TASK PROMPT ->
Find the line with "The proposals are" in the entries below, then reproduce it and every line after it down to and including the line with "The Ministry of", exactly.

[Extracted page text data]
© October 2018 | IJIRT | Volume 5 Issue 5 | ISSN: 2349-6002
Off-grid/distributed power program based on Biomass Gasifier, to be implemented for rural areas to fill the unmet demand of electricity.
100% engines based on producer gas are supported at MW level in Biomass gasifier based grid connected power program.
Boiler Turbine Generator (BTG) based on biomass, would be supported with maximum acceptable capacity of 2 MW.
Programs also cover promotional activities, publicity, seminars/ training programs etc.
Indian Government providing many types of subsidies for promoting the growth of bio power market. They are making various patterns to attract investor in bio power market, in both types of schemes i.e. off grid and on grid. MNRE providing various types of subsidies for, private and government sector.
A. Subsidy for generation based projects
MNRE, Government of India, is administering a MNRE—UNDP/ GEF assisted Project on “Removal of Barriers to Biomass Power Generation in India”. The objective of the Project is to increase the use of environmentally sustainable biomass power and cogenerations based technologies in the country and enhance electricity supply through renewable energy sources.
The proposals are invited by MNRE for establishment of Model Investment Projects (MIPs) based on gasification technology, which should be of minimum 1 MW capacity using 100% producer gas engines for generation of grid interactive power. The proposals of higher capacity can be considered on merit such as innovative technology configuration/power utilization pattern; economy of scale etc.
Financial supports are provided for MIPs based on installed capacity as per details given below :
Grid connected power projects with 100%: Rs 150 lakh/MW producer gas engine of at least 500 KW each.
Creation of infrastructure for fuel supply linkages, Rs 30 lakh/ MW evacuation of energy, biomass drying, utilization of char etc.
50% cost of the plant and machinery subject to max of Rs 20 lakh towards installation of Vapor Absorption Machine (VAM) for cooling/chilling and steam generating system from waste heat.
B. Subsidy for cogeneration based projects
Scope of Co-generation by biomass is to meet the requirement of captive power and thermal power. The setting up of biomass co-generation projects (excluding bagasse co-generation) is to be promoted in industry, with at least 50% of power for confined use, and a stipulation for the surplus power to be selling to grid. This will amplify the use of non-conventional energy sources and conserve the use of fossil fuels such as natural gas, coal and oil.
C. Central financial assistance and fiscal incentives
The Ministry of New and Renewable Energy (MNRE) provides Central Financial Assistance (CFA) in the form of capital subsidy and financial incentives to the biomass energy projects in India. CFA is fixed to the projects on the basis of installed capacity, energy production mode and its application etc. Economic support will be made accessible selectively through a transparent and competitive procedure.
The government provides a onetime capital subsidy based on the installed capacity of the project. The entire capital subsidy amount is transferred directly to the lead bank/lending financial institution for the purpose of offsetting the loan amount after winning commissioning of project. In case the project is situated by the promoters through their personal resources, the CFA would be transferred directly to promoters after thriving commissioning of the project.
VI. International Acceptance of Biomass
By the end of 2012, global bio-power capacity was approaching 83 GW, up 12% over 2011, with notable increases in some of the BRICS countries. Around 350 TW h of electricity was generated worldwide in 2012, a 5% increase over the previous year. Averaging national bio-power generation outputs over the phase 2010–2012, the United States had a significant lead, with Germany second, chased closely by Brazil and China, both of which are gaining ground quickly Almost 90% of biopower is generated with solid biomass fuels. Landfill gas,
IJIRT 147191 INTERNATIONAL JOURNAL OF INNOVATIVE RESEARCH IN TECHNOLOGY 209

RESPONSE AREA ->
The proposals are invited by MNRE for establishment of Model Investment Projects (MIPs) based on gasification technology, which should be of minimum 1 MW capacity using 100% producer gas engines for generation of grid interactive power. The proposals of higher capacity can be considered on merit such as innovative technology configuration/power utilization pattern; economy of scale etc.
Financial supports are provided for MIPs based on installed capacity as per details given below :
Grid connected power projects with 100%: Rs 150 lakh/MW producer gas engine of at least 500 KW each.
Creation of infrastructure for fuel supply linkages, Rs 30 lakh/ MW evacuation of energy, biomass drying, utilization of char etc.
50% cost of the plant and machinery subject to max of Rs 20 lakh towards installation of Vapor Absorption Machine (VAM) for cooling/chilling and steam generating system from waste heat.
B. Subsidy for cogeneration based projects
Scope of Co-generation by biomass is to meet the requirement of captive power and thermal power. The setting up of biomass co-generation projects (excluding bagasse co-generation) is to be promoted in industry, with at least 50% of power for confined use, and a stipulation for the surplus power to be selling to grid. This will amplify the use of non-conventional energy sources and conserve the use of fossil fuels such as natural gas, coal and oil.
C. Central financial assistance and fiscal incentives
The Ministry of New and Renewable Energy (MNRE) provides Central Financial Assistance (CFA) in the form of capital subsidy and financial incentives to the biomass energy projects in India. CFA is fixed to the projects on the basis of installed capacity, energy production mode and its application etc. Economic support will be made accessible selectively through a transparent and competitive procedure.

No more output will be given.